We can work around this by "saving some randomness" before we set the random seed and "restoring" the randomness later.

int savedSeed = rand() ; srand(191332) ; aux[0] = rand() % N ; // first auxiliary slot aux[1] = rand() % N ; // second auxiliary slot aux[2] = rand() % N ; // third auxiliary slot aux[3] = rand() % N ; // fourth auxiliary slot ... srand(savedSeed) ; // restore some randomness pickAux = rand() % 4 ; // pick an aux. slot

This will not put the pseudo-random number generator in exactly the same state as prior to the call to srand(), but we do not need to have that. We just want to make sure that we don't pick the same auxiliary slot each time.

A similar trick is used in the myRand() function in driver.cpp and mediumtest.cpp. The myRand() function is used to pick a random word from the global words[] array. Calls to the Pinball Hash insert() and find() functions might leave the random number generator in a bad state (as in a not very random state). So, the myRand() function saves its own random seed with each call.

int myRand(int seed=0) { // static local variables persist between calls static int savedSeed ; if (seed) savedSeed = seed ; int othersSeed = rand() ; // save other people's seed srand(savedSeed) ; // restore my seed int result = rand() ; savedSeed = result ; // save for next time srand(othersSeed) ; // restore other people's return result ; }

Because of the different rand() functions installed on different systems, please run your experiments on GL only. That way when we compare results reported by different students, we can be assured that the differences are not due to different pseudo-random generators used.


Implementation Notes


Files

Here are the available files all in one place:


What to Submit

You must submit the following files to the proj5/src directory.

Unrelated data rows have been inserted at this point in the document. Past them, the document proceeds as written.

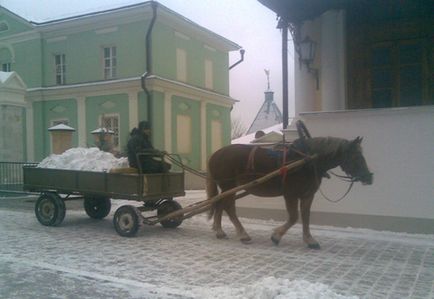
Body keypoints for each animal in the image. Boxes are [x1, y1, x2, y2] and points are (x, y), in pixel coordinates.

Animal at [207, 137, 372, 250]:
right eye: (356, 156)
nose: (369, 177)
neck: (307, 161)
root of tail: (215, 155)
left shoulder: (307, 195)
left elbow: (305, 217)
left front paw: (309, 240)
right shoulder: (290, 194)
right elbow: (293, 217)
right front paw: (276, 236)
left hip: (228, 188)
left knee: (219, 204)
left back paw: (219, 231)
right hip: (228, 186)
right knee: (228, 207)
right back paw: (242, 234)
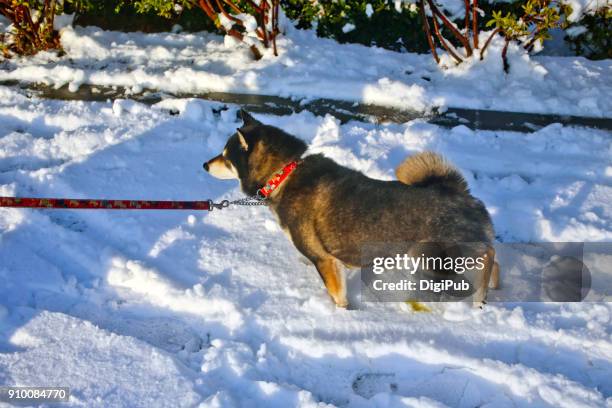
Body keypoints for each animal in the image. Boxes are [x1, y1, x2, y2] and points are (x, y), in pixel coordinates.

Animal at [203, 110, 500, 308]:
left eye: (226, 157)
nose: (205, 164)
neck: (283, 173)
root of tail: (458, 191)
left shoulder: (325, 261)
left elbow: (337, 295)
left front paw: (341, 314)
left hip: (438, 256)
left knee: (488, 256)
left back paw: (480, 297)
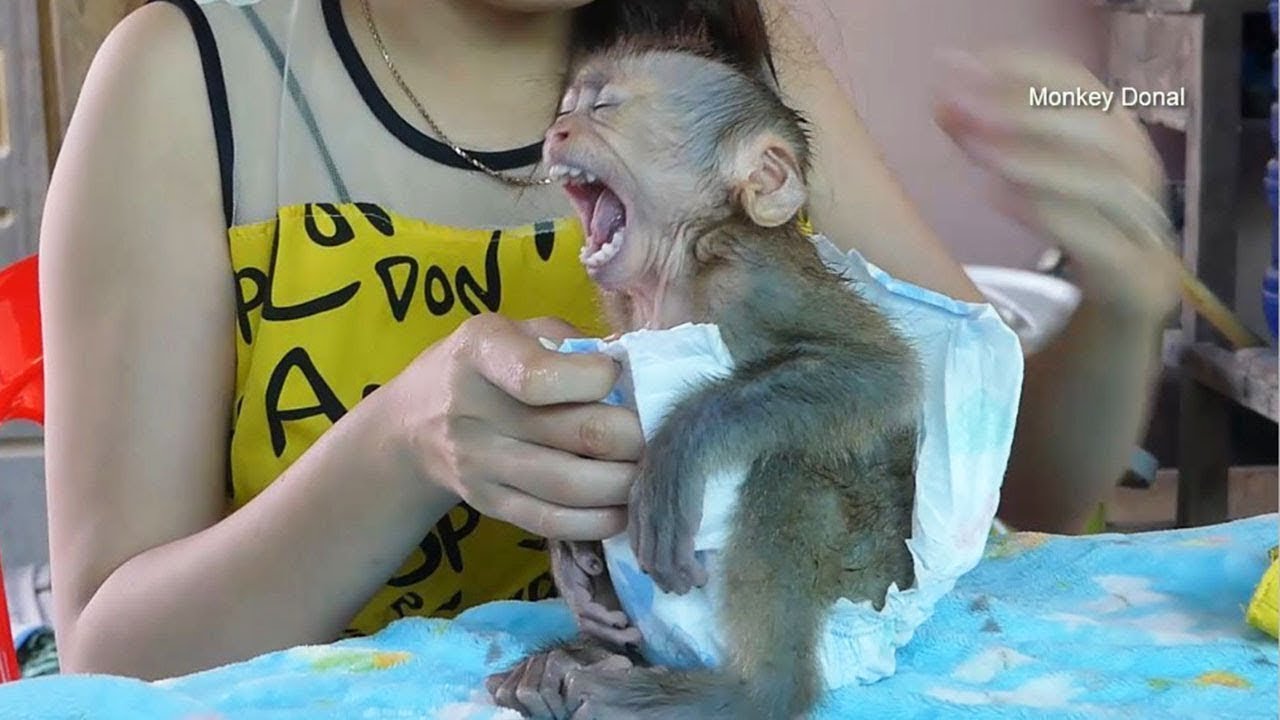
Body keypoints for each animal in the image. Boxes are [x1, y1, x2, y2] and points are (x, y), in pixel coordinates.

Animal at [487, 39, 921, 720]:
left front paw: (677, 450)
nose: (557, 132)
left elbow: (881, 373)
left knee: (791, 470)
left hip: (869, 563)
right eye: (568, 109)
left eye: (604, 108)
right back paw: (571, 661)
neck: (679, 268)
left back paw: (750, 693)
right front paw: (572, 559)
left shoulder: (750, 276)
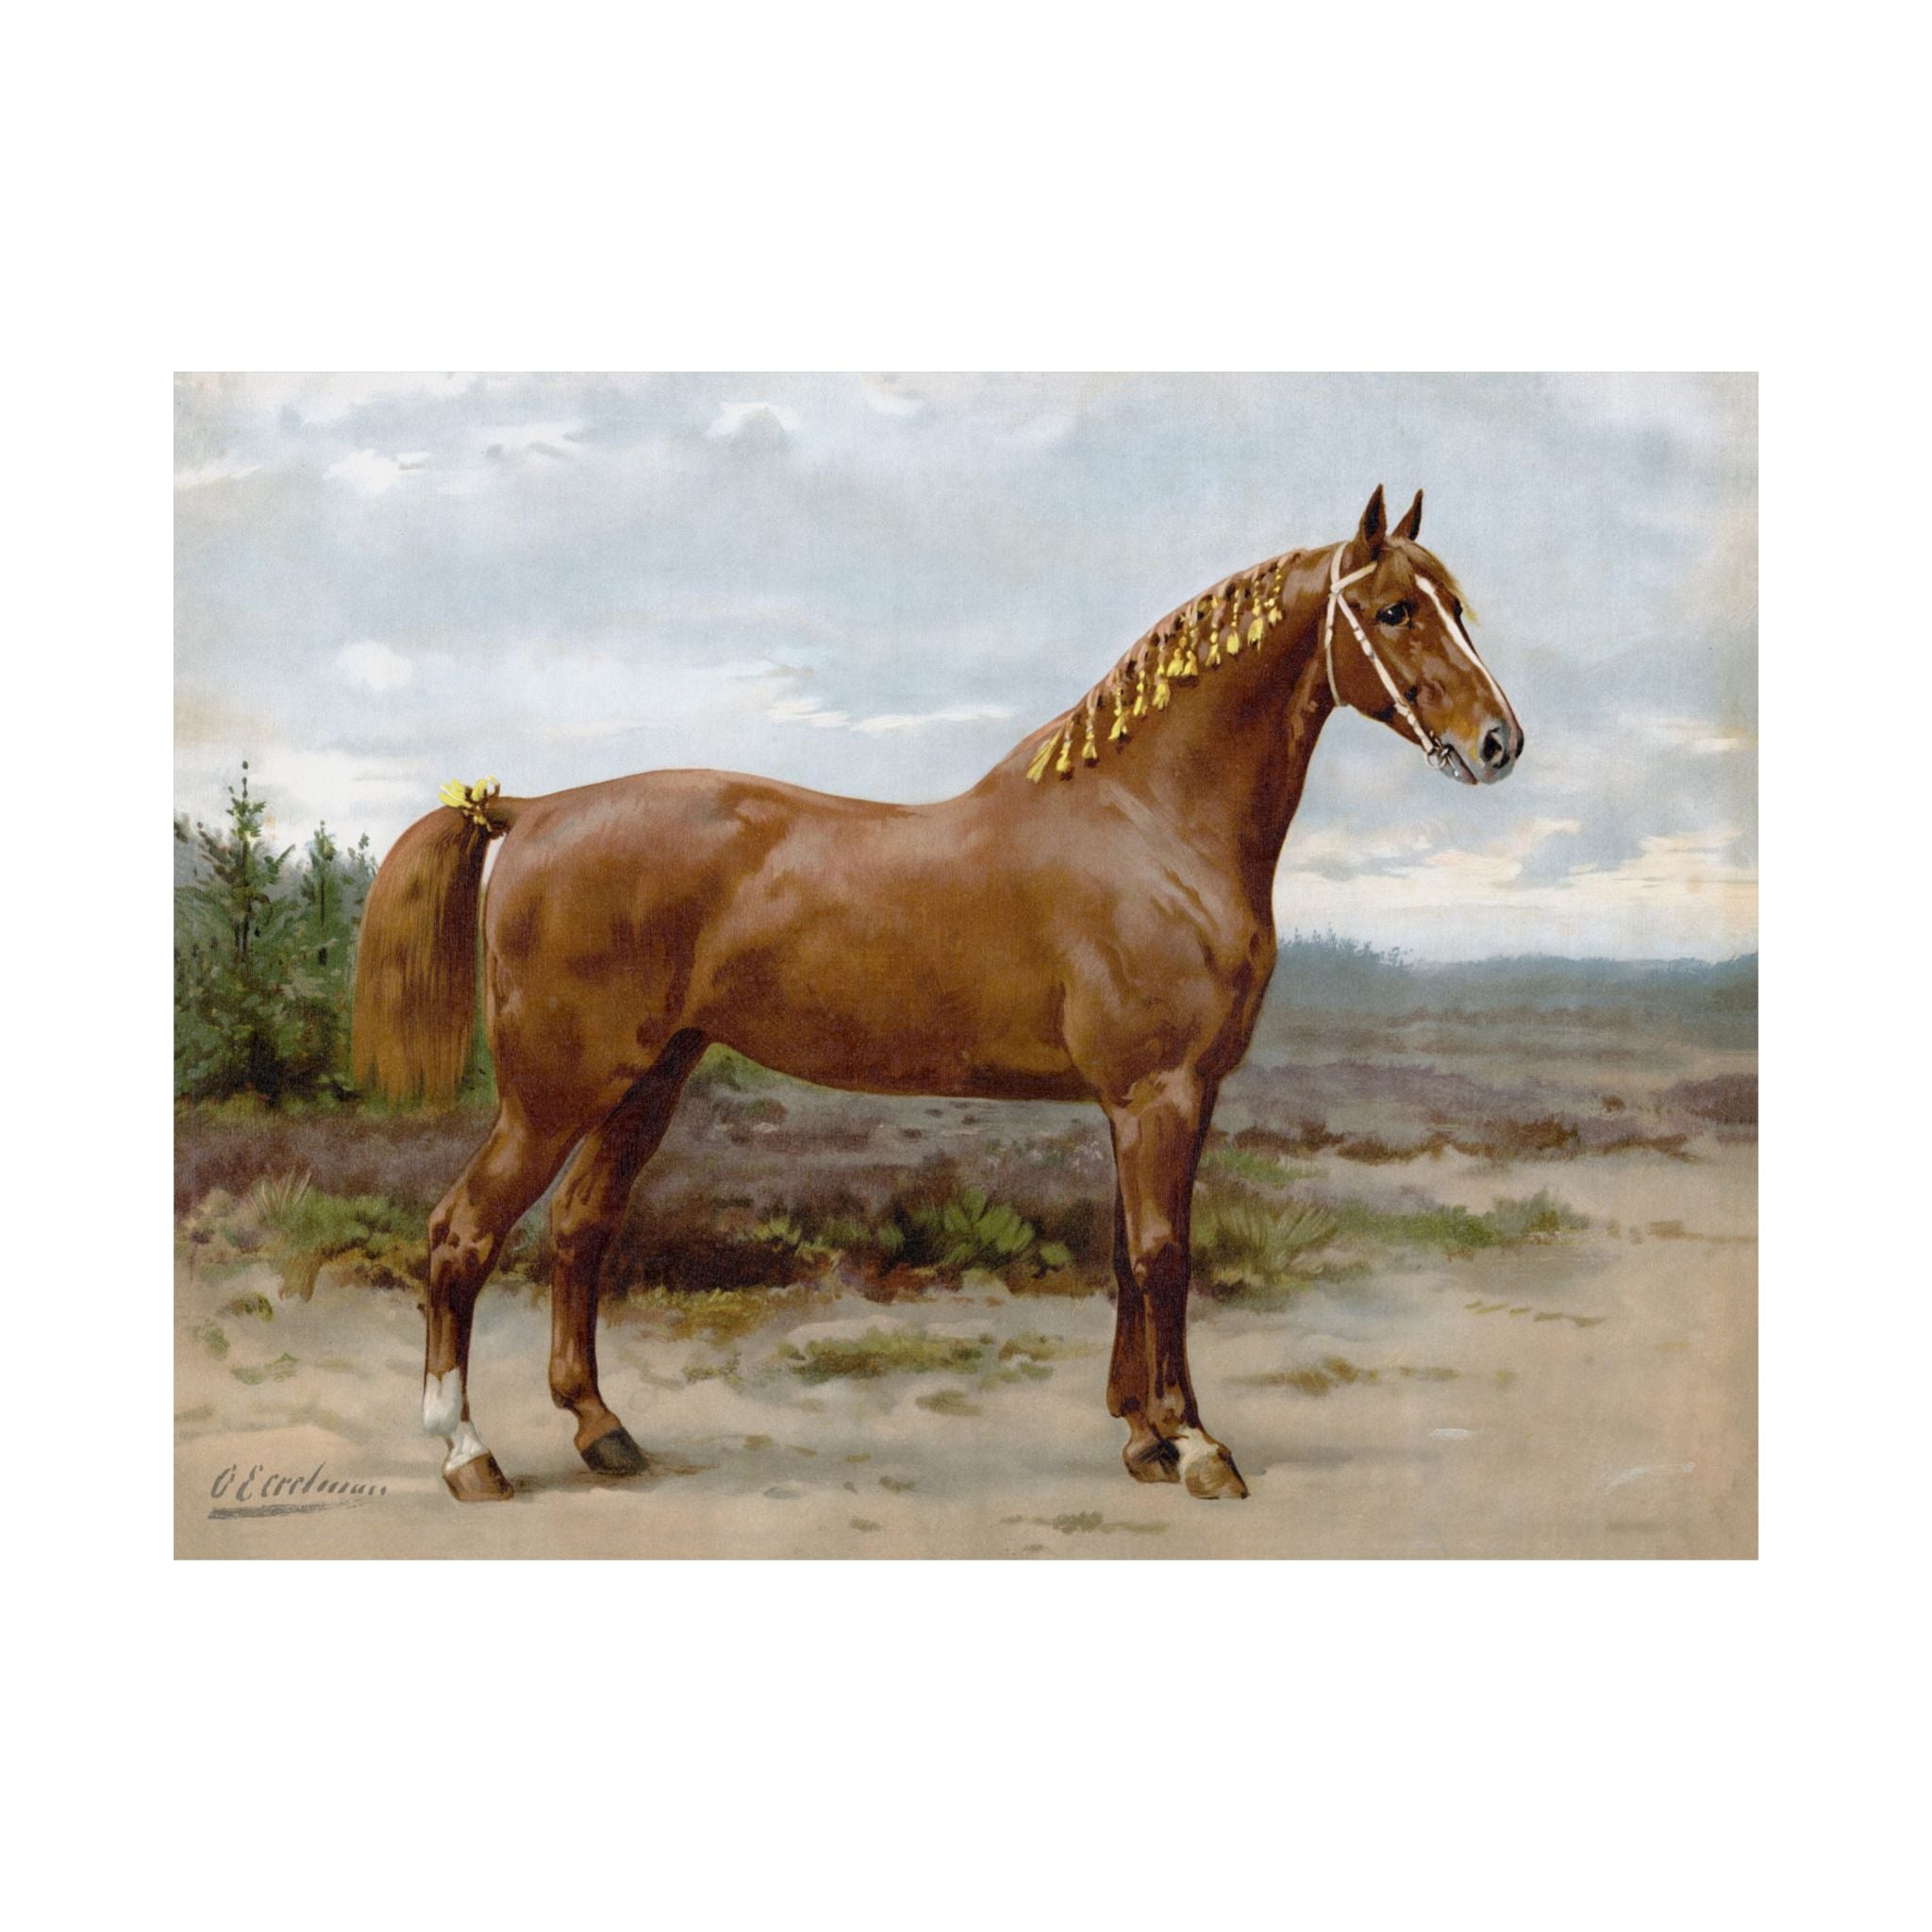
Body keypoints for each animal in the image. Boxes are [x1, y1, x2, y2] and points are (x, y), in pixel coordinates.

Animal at [351, 485, 1523, 1503]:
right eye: (1393, 609)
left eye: (1456, 605)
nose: (1497, 742)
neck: (1147, 819)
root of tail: (529, 810)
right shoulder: (1163, 1091)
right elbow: (1162, 1254)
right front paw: (1194, 1443)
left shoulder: (1138, 1100)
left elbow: (1124, 1253)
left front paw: (1139, 1436)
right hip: (554, 1093)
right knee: (459, 1234)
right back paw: (467, 1452)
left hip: (647, 1080)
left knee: (580, 1229)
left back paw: (602, 1430)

The output.txt file should be the concatenation of the output from all runs of your program. You can concatenate files together using the Unix cat command:

cat run1.txt run2.txt run3.txt > output.txt

Don't forget to report your data in the Google form:

(You must be logged into your UMBC Google account.)


Discussion Topics

Here are some topics to think about:

  1. The description above only picks among the auxiliary slots for ejection. Can we eject the string stored in the primary slot? Explain.
  2. How can you determine if the number of items that hash to the same primary slot exceeds the degree? Is it worthwhile to maintain this information in the "production" code?
  3. Is it possible for two auxiliary slots picked in the manner described above to end up being the same index in H? (Hint: Yes.) How? Does it matter? (Hint: Shouldn't.) What if an auxiliary slot picked randomly just happens to have the index of the primary slot?